Patates soğan...
Soğandan sonra patatese de tekrar ‘ithal et’ izni verdik. Son yapılan düzenlemeyle patatesin ithalatının da süresi uzatıldı. Bundan da yine piyasadaki fiyatların dizginlenmesi amacı gerekçe olarak nitelendirildi.
Her şey yalan bu gerçek. Bazen hareketlerinizle ekonomiye bakış açınızı ortaya koyarsınız. Bunun sağlaması yoktur. Çünkü bizzat yaptığınız hareket, meselenin sağlamasıdır. Bu nedenle tüm sorunları yaşadığınızın farkında bile değilsinizdir.
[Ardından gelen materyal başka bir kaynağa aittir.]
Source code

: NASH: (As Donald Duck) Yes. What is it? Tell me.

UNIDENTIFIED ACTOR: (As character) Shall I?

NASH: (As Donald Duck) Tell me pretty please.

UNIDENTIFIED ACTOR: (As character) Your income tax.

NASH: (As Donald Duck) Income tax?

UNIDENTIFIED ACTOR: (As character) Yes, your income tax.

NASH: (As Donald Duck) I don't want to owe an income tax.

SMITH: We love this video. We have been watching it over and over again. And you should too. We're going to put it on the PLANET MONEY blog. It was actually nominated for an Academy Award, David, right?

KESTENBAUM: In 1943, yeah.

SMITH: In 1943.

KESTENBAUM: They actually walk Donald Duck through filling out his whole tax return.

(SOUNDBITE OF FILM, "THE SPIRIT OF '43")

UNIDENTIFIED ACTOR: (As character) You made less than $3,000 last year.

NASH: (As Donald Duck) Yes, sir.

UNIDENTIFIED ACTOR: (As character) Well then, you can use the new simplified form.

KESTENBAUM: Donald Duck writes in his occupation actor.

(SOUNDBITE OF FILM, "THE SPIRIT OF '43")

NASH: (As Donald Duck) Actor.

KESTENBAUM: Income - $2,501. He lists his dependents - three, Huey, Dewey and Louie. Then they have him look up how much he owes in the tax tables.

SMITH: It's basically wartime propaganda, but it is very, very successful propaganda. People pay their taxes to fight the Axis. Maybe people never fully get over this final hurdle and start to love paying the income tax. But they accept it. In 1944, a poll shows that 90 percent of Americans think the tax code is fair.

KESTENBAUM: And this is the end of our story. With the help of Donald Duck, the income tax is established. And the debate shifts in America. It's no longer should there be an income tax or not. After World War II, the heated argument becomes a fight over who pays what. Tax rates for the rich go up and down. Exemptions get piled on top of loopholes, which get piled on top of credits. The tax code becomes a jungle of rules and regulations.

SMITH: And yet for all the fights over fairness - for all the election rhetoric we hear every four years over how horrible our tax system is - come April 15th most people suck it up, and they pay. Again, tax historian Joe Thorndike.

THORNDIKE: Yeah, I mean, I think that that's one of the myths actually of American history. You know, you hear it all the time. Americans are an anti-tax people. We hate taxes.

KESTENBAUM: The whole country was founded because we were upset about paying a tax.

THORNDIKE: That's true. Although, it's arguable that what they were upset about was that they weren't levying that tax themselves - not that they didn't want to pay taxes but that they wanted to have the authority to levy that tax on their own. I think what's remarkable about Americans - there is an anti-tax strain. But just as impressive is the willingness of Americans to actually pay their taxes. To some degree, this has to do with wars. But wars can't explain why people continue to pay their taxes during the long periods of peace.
Eğer bir ülkede üreticiyi yanarken, üretemez hale gelmişken, sıfır gümrükle ihtiyaç malzemesi ithalatına izin verecek noktaya geldiyseniz durum içinden çıkılmaz hale gelmiş demektir.
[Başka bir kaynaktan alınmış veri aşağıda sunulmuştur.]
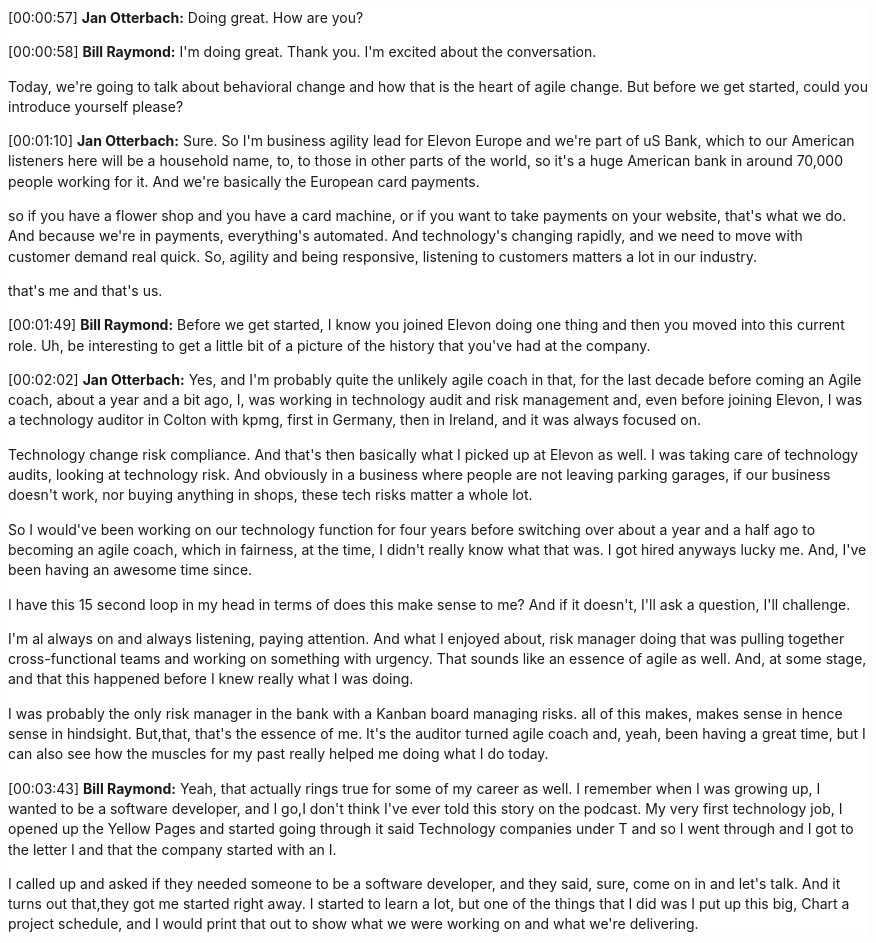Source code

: [00:00:57] **Jan Otterbach:** Doing great. How are you?

[00:00:58] **Bill Raymond:** I'm doing great. Thank you. I'm excited about the conversation.

Today, we're going to talk about behavioral change and how that is the heart of agile change. But before we get started, could you introduce yourself please?

[00:01:10] **Jan Otterbach:** Sure. So I'm business agility lead for Elevon Europe and we're part of uS Bank, which to our American listeners here will be a household name, to, to those in other parts of the world, so it's a huge American bank in around 70,000 people working for it. And we're basically the European card payments.

so if you have a flower shop and you have a card machine, or if you want to take payments on your website, that's what we do. And because we're in payments, everything's automated. And technology's changing rapidly, and we need to move with customer demand real quick. So, agility and being responsive, listening to customers matters a lot in our industry.

that's me and that's us.

[00:01:49] **Bill Raymond:** Before we get started, I know you joined Elevon doing one thing and then you moved into this current role. Uh, be interesting to get a little bit of a picture of the history that you've had at the company.

[00:02:02] **Jan Otterbach:** Yes, and I'm probably quite the unlikely agile coach in that, for the last decade before coming an Agile coach, about a year and a bit ago, I, was working in technology audit and risk management and, even before joining Elevon, I was a technology auditor in Colton with kpmg, first in Germany, then in Ireland, and it was always focused on.

Technology change risk compliance. And that's then basically what I picked up at Elevon as well. I was taking care of technology audits, looking at technology risk. And obviously in a business where people are not leaving parking garages, if our business doesn't work, nor buying anything in shops, these tech risks matter a whole lot.

So I would've been working on our technology function for four years before switching over about a year and a half ago to becoming an agile coach, which in fairness, at the time, I didn't really know what that was. I got hired anyways lucky me. And, I've been having an awesome time since.

I have this 15 second loop in my head in terms of does this make sense to me? And if it doesn't, I'll ask a question, I'll challenge.

I'm al always on and always listening, paying attention. And what I enjoyed about, risk manager doing that was pulling together cross-functional teams and working on something with urgency. That sounds like an essence of agile as well. And, at some stage, and that this happened before I knew really what I was doing.

I was probably the only risk manager in the bank with a Kanban board managing risks. all of this makes, makes sense in hence sense in hindsight. But,that, that's the essence of me. It's the auditor turned agile coach and, yeah, been having a great time, but I can also see how the muscles for my past really helped me doing what I do today.

[00:03:43] **Bill Raymond:** Yeah, that actually rings true for some of my career as well. I remember when I was growing up, I wanted to be a software developer, and I go,I don't think I've ever told this story on the podcast. My very first technology job, I opened up the Yellow Pages and started going through it said Technology companies under T and so I went through and I got to the letter I and that the company started with an I.

I called up and asked if they needed someone to be a software developer, and they said, sure, come on in and let's talk. And it turns out that,they got me started right away. I started to learn a lot, but one of the things that I did was I put up this big, Chart a project schedule, and I would print that out to show what we were working on and what we're delivering.
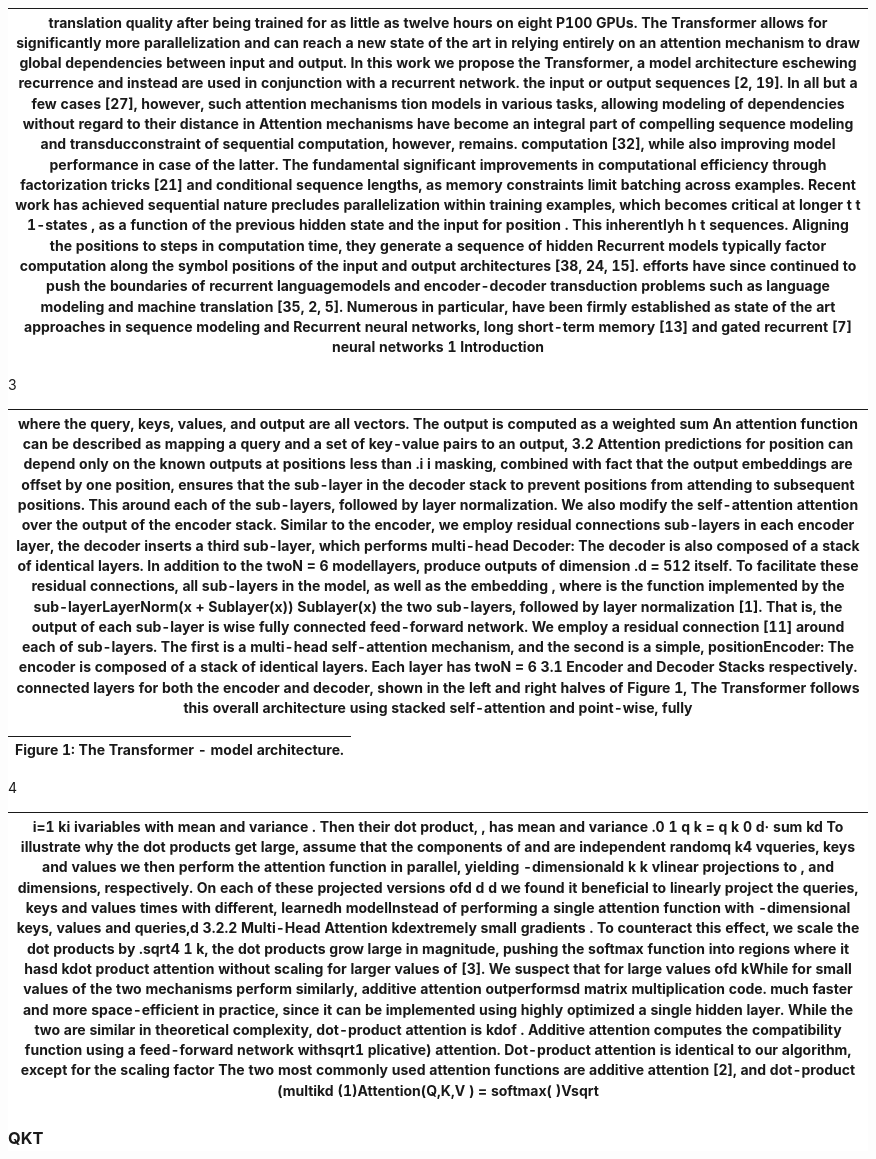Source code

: | translation quality after being trained for as little as twelve hours on eight P100 GPUs. The Transformer allows for significantly more parallelization and can reach a new state of the art in relying entirely on an attention mechanism to draw global dependencies between input and output. In this work we propose the Transformer, a model architecture eschewing recurrence and instead are used in conjunction with a recurrent network. the input or output sequences [2, 19]. In all but a few cases [27], however, such attention mechanisms tion models in various tasks, allowing modeling of dependencies without regard to their distance in Attention mechanisms have become an integral part of compelling sequence modeling and transducconstraint of sequential computation, however, remains. computation [32], while also improving model performance in case of the latter. The fundamental significant improvements in computational efficiency through factorization tricks [21] and conditional sequence lengths, as memory constraints limit batching across examples. Recent work has achieved sequential nature precludes parallelization within training examples, which becomes critical at longer t t 1-states , as a function of the previous hidden state and the input for position . This inherentlyh h t sequences. Aligning the positions to steps in computation time, they generate a sequence of hidden Recurrent models typically factor computation along the symbol positions of the input and output architectures [38, 24, 15]. efforts have since continued to push the boundaries of recurrent languagemodels and encoder-decoder transduction problems such as language modeling and machine translation [35, 2, 5]. Numerous in particular, have been firmly established as state of the art approaches in sequence modeling and Recurrent neural networks, long short-term memory [13] and gated recurrent [7] neural networks 1 Introduction |
| --- |

3

| where the query, keys, values, and output are all vectors. The output is computed as a weighted sum An attention function can be described as mapping a query and a set of key-value pairs to an output, 3.2 Attention predictions for position can depend only on the known outputs at positions less than .i i masking, combined with fact that the output embeddings are offset by one position, ensures that the sub-layer in the decoder stack to prevent positions from attending to subsequent positions. This around each of the sub-layers, followed by layer normalization. We also modify the self-attention attention over the output of the encoder stack. Similar to the encoder, we employ residual connections sub-layers in each encoder layer, the decoder inserts a third sub-layer, which performs multi-head Decoder: The decoder is also composed of a stack of identical layers. In addition to the twoN = 6 modellayers, produce outputs of dimension .d = 512 itself. To facilitate these residual connections, all sub-layers in the model, as well as the embedding , where is the function implemented by the sub-layerLayerNorm(x + Sublayer(x)) Sublayer(x) the two sub-layers, followed by layer normalization [1]. That is, the output of each sub-layer is wise fully connected feed-forward network. We employ a residual connection [11] around each of sub-layers. The first is a multi-head self-attention mechanism, and the second is a simple, positionEncoder: The encoder is composed of a stack of identical layers. Each layer has twoN = 6 3.1 Encoder and Decoder Stacks respectively. connected layers for both the encoder and decoder, shown in the left and right halves of Figure 1, The Transformer follows this overall architecture using stacked self-attention and point-wise, fully |
| --- |

| Figure 1: The Transformer - model architecture. |
| --- |

4

| i=1 ki ivariables with mean and variance . Then their dot product, , has mean and variance .0 1 q k = q k 0 d· sum kd To illustrate why the dot products get large, assume that the components of and are independent randomq k4 vqueries, keys and values we then perform the attention function in parallel, yielding -dimensionald k k vlinear projections to , and dimensions, respectively. On each of these projected versions ofd d d we found it beneficial to linearly project the queries, keys and values times with different, learnedh modelInstead of performing a single attention function with -dimensional keys, values and queries,d 3.2.2 Multi-Head Attention kdextremely small gradients . To counteract this effect, we scale the dot products by .sqrt4 1 k, the dot products grow large in magnitude, pushing the softmax function into regions where it hasd kdot product attention without scaling for larger values of [3]. We suspect that for large values ofd kWhile for small values of the two mechanisms perform similarly, additive attention outperformsd matrix multiplication code. much faster and more space-efficient in practice, since it can be implemented using highly optimized a single hidden layer. While the two are similar in theoretical complexity, dot-product attention is kdof . Additive attention computes the compatibility function using a feed-forward network withsqrt1 plicative) attention. Dot-product attention is identical to our algorithm, except for the scaling factor The two most commonly used attention functions are additive attention [2], and dot-product (multikd (1)Attention(Q,K,V ) = softmax( )Vsqrt |
| --- |

### QKT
Patates soğan dediğiniz orta direk vatandaşın yiyeceğidir. Topraklarımız bunun üretime o kadar uygundur ki, fakirin ‘soğan ekmek yemek’ diye tarif edildiği deyimlerimiz, söyleyişlerimiz dahi vardır.
Eğer gelinen noktada yetişilemeyen fiyatları dizginlemek için ithalatına yöneliyorsunuz; bu sene için okuduğunuzda üreticinizin hali perişan, sokaktaki vatandaşın da cebi yanıyor demektir.
Gelecek yıl adına resme baktığınızda da durumun daha da kötüleşeceğinin sinyalini alıyorsunuz anlamına gelir. Çünkü bu sene öyle ya da böyle ekim yapıp hasat edenlerin dahi para kazanamayacağı, sıkışıldıkça ithalatla maliyetler göz ardı edilerek ithalatın yolu açılacağı gerçeğini de gördüğünden ekim yapmadığı bir sürece girdiniz manası çıkar.
Bu durumda da gücü olsa bile önümüzdeki yıl için ekmeyi istemeyecektir. Doğal olarak piyasanızda soğan, patates olmayacağı için yine fiyatlar artacak ve yine ithalat yapma yoluna giderek bunu dizginlemeye çalışacaksınız.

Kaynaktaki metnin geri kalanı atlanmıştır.